** Consigne **
D'après le texte sur l'expérience de restriction alimentaire de 1944, combien de volontaires ont été sélectionnés sous la direction du Dr Ancel Keys ?

** Texte fourni **
Regardez ce qui arrive à des hommes en pleine santé lorsqu’on leur impose de manger moitié moins pendant 6 mois.

C’est une expérience scientifique ahurissante réalisée aux États-Unis en 1944 . L’objectif était de préparer l’après-guerre : les Américains se demandaient à quel rythme les populations européennes pourraient se ré-alimenter, après toutes ces années de famine et de privation. [1]

Sous la houlette du Dr Ancel Keys, ils ont donc sélectionné 36 hommes volontaires, avides de se rendre utiles et prêts à beaucoup de sacrifices.

Le régime qui rend fou

Pendant 6 mois, ils ont reçu des rations de 1 600 calories, soit la moitié de leurs besoins normaux. Les repas étaient constitués essentiellement de glucides (pain, patates, rutabaga) et de rares morceaux de viande.

Naturellement, avec une restriction aussi drastique, la perte de poids a été immédiate : ils ont tous perdu au moins 3 à 4 kilos par mois.

Mais que croyez-vous qu’il arriva ?

• D’abord, la fatigue : ces hommes dans la force de l’âge se sont rapidement sentis léthargiques, apathiques. La libido dans les chaussettes.

• Puis, le moral en berne. Dépression légère, irritabilité, sautes d’humeur : au bout de quelques mois, ces hommes ne se reconnaissaient plus.

• Enfin, c’est leur santé mentale qui a été atteinte. La nourriture devint pour eux une obsession. Elle occupait toutes leurs conversations, nuits et jours. Deux participants ont même dû séjourner plusieurs fois au pavillon psychiatrique de l’hôpital !

Lorsqu’ils purent enfin se réalimenter normalement, ils se sont rués sur la nourriture. Ils faisaient des repas de 5 000 calories en moyenne. Il leur arrivait de dépasser les 10 000 calories en une seule journée !

Pendant des mois, ils ont ressenti une sensation de faim quasi-permanente, quoi qu’ils mangent. Certains ont raconté qu’ils ont été hantés pendant des années par la peur qu’on les prive à nouveau de nourriture.

Évidemment, tous ont rapidement regagné leur poids initial… et beaucoup ont gagné plusieurs kilos au passage.

Cela vous rappelle quelque chose ?

Ne vous trompez pas d’objectif !

C’est exactement la même chose qui se passe dans 9 cas sur 10 lorsqu’on entame un « régime » : le poids perdu est regagné au bout d’un an , souvent avec un petit « supplément ». [2] [3]

Attention, je ne suis pas en train de dire qu’il n’est pas bon de maigrir, bien au contraire.

L’obésité nuit gravement à la santé. C’est mécanique : elle aggrave l’arthrose du genou (le poids excessif pèse sur les articulations), l’apnée du sommeil (les tissus de la gorge se distendent et rétrécissent les voies respiratoires) ou le reflux gastro-œsophagien (la « bedaine » compresse l’estomac).

Extractions de texte par page:
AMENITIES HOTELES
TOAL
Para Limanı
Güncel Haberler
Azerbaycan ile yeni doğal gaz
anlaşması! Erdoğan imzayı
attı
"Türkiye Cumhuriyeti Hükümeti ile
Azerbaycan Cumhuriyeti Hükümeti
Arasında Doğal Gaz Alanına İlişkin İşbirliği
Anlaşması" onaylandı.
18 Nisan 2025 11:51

---

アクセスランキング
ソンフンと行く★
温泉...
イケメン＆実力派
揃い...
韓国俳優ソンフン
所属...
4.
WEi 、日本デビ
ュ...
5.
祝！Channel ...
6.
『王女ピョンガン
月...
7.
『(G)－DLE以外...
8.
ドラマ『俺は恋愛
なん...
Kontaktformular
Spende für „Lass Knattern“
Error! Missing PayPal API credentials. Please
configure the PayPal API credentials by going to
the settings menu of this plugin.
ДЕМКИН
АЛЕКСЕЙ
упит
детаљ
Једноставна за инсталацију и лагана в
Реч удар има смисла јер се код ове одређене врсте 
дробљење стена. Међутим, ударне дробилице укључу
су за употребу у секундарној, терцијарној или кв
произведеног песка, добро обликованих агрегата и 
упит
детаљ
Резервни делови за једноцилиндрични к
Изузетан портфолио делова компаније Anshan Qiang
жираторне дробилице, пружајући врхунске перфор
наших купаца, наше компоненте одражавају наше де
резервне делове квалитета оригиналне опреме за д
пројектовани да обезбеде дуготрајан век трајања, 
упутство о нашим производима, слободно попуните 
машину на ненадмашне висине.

* * *

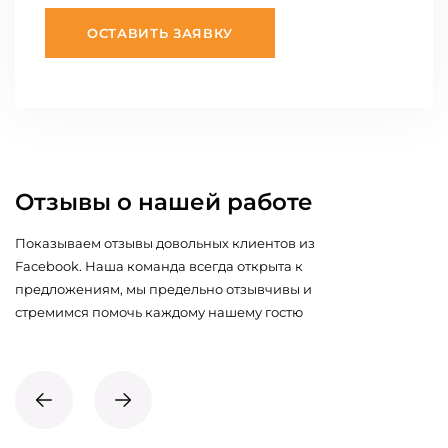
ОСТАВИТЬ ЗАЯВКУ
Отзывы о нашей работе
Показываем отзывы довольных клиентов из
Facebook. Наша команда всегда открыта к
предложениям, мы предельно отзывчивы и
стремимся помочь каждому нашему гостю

** Résultat attendu **
36 hommes volontaires.